El día 13, el General Comonfort salió de San Miguel como á las ocho de la mañana, por el camino de Chamacuero, con su repetido séquito y una escolta de menos de 80 caballos.

Entre San Miguel y Chamacuero encontraron un batallón que iba en marcha para el primer punto, cuyo jefe manifestó al Señor Comonfort hallarse en el camino algunas fuerzas bandálicas, y le propuso escoltarlo, pero él lo rehusó, porque el informe que le habían dado de estas fuerzas, era considerándolas muy despreciables y mal armadas, y porque el mismo jefe le aseguró que había otro batallón situado en Chamacuero.

A esta población llegó como á las once del día, en ella almorzó y recibió detalles más minuciosos del enemigo.

Desde allí mandó un correo extraordinario al C. Ignacio Echagaray, avisándole de que esa misma tarde llegaría á Celaya.

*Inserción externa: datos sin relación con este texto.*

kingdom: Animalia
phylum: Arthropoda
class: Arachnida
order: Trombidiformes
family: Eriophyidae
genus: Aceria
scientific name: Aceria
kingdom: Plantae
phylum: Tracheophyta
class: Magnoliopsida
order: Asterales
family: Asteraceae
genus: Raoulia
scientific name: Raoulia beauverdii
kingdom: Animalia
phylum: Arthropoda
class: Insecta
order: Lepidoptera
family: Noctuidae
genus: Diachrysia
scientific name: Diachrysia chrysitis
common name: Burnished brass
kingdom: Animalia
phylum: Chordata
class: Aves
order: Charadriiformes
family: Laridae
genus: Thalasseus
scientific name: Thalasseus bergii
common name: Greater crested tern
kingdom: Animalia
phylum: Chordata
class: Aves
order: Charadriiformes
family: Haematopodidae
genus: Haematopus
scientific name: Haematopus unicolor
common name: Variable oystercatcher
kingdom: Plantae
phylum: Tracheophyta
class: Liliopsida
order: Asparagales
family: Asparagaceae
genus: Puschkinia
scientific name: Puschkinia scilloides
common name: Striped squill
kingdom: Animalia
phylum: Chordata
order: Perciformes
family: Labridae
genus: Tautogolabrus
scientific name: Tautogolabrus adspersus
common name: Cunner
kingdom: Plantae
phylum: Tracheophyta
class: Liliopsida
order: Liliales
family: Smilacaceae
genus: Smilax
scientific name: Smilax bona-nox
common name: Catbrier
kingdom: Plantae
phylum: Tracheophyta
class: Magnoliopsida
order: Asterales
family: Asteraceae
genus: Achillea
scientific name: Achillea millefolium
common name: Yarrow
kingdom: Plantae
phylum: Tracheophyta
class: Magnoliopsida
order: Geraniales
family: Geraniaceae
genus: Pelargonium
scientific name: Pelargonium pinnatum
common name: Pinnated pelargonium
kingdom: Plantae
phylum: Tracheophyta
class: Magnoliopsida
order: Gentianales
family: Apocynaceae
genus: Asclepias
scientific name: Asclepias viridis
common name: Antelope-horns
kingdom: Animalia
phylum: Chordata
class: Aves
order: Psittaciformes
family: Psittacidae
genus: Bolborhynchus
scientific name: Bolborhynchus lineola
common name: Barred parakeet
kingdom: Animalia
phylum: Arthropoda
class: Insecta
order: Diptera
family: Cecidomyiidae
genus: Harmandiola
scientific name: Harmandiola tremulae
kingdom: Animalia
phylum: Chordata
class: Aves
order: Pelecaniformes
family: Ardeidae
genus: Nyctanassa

Este extraordinario fué interceptado en el monte de San Juan de la Vega, por una de las contraguerrillas de Mejía, al mando de Aguirre, que se titulaba Comandante, quitándole la comunicación que llevaba y exigiéndole declarase si venía allí Comonfort, con qué fuerza y cuál era la calidad de ésta, á fin de sorprenderlo, dejando entretanto prisionero al correo.

Como á las dos de la tarde salió de Chamacuero el Sr. Comonfort en su carretela, que casualmente había encontrado en San Miguel, con dirección á Querétaro. El Coronel Cerda se ofreció á montar en el pescante, con el fin de dirigir mejor las mulas para el caso de que ocurriese algún ataque.

Los demás señores del séquito montaron á caballo, colocándose el Sr. Cañedo junto á la carretela al lado del Sr. Comonfort, del otro lado el Sr. Velázquez, y en seguida los señores Vergara y Rul. A poco andar llegaron al Molino de Soria, adonde sus dueños dieron la bienvenida al Sr. Comonfort, ofreciéndole su casa con el mayor afecto, pues creyeron que era su ánimo pernoctar en ella; pero grande fué su sorpresa cuando les dijo que seguía para Celaya, porque les pareció poca la fuerza que le escoltaba. Con este motivo le hicieron presente que á poca distancia se encontraban en acecho fuerzas enemigas, que podrían verse desde la azotea. El general despreció estos avisos porque le parecieron temores infundados, pues las fuerzas que se le anunciaban eran de rancheros mal armados con lanzas y machetes, para las que creía por lo mismo suficiente su fuerza, para contenerlos ó para batirlos si era necesario.

Los dueños del molino, interesándose por la seguridad del General, le indicaron que había una vereda á la izquierda del camino, por donde se podía evitar una emboscada, saliendo al llano, á donde podría defenderse con éxito y cargar la caballería, por ser de esta arma la fuerza que escoltaba el General. Este aceptó el consejo, y emprendió la marcha con su comitiva y escolta en el mismo orden en que había llegado allí.

El Comandante de la escolta dispuso que el Alférez C. José María Lara, se adelantase con cuatro exploradores á formar la descubierta, á cien pasos del carruaje, para no ocasionar polvareda.

El Coronel Cerda, que empuñaba las riendas, se pasó algún trecho de la entrada de la vereda, la cual no era muy ancha; pero cuando lo advirtió, lo comunicó al General, proponiéndole volverse para entrar en ella, quien lo rehusó para no perder tiempo.